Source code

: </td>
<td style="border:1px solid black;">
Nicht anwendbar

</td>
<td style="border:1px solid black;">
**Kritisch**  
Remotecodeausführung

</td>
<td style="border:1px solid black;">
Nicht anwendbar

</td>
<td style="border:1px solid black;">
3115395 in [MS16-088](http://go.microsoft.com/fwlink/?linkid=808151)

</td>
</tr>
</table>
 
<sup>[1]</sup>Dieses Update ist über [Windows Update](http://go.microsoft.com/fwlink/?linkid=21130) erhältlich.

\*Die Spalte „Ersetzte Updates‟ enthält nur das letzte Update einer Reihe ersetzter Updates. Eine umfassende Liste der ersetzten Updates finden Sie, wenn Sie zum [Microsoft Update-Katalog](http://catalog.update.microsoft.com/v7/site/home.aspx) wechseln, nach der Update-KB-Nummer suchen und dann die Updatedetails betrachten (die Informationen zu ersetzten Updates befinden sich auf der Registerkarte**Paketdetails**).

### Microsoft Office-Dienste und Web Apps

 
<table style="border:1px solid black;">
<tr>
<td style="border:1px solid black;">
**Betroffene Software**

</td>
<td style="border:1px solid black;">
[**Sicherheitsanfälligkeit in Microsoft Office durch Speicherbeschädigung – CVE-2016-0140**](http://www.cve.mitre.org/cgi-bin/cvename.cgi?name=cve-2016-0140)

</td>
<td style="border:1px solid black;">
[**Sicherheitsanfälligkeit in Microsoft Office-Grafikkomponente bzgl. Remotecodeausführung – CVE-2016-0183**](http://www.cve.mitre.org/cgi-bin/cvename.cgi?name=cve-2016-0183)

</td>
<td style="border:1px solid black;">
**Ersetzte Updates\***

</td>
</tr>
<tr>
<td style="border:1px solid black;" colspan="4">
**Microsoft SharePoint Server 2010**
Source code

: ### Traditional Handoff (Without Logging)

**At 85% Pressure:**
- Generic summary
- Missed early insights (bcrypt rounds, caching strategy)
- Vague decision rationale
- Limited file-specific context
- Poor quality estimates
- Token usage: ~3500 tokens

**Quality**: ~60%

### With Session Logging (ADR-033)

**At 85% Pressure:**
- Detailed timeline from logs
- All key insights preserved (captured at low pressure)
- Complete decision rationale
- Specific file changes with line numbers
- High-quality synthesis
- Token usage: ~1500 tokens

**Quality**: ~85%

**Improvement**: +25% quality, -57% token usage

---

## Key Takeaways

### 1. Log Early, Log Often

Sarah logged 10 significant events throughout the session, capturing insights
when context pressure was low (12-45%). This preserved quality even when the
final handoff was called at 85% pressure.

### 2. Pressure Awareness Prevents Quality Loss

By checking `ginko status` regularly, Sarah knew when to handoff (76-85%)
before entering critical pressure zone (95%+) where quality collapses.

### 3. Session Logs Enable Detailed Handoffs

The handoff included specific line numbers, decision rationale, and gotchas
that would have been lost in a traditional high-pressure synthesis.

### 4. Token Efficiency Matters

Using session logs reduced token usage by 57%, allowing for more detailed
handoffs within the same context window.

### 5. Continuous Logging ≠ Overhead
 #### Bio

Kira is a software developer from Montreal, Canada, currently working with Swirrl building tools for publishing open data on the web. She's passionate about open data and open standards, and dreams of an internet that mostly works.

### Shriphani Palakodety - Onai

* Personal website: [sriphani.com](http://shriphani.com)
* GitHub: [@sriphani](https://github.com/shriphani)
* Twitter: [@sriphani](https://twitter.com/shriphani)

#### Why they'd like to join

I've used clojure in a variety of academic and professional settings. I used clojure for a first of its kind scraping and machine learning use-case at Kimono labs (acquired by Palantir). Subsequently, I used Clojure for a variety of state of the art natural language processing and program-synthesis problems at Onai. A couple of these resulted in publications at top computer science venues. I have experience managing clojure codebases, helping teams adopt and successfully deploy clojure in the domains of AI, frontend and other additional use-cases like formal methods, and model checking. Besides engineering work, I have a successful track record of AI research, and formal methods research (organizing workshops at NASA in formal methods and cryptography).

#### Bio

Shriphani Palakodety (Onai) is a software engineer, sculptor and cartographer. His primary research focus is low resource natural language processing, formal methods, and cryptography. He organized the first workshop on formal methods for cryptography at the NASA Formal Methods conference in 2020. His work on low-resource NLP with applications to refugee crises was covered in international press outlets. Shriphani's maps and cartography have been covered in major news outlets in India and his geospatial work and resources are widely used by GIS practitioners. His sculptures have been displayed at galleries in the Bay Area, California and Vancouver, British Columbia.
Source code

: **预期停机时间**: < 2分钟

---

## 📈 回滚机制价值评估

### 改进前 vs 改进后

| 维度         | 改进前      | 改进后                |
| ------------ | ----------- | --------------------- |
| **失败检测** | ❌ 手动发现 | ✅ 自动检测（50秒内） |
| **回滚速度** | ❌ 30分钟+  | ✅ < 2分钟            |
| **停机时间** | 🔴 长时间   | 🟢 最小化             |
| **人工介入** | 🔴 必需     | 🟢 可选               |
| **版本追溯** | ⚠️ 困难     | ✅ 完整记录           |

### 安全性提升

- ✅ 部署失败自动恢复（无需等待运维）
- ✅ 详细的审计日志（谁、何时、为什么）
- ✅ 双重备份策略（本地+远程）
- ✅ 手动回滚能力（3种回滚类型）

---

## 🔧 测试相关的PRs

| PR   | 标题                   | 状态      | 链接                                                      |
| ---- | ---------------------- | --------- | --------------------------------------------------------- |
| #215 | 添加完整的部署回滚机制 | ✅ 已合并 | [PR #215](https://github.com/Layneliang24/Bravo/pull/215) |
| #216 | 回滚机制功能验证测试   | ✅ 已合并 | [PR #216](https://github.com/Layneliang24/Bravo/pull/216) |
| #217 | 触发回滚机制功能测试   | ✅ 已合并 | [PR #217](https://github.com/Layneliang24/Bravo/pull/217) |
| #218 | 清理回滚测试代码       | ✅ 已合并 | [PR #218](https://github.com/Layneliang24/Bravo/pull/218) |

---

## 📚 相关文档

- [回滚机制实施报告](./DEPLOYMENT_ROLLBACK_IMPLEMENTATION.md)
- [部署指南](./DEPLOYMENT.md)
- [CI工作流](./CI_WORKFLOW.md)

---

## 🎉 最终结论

===============

Required work:
Report every line of the records that contains the string "usage", matching case exactly.

Solution for this problem:
- Token usage: ~3500 tokens
- Token usage: ~1500 tokens
**Improvement**: +25% quality, -57% token usage
Using session logs reduced token usage by 57%, allowing for more detailed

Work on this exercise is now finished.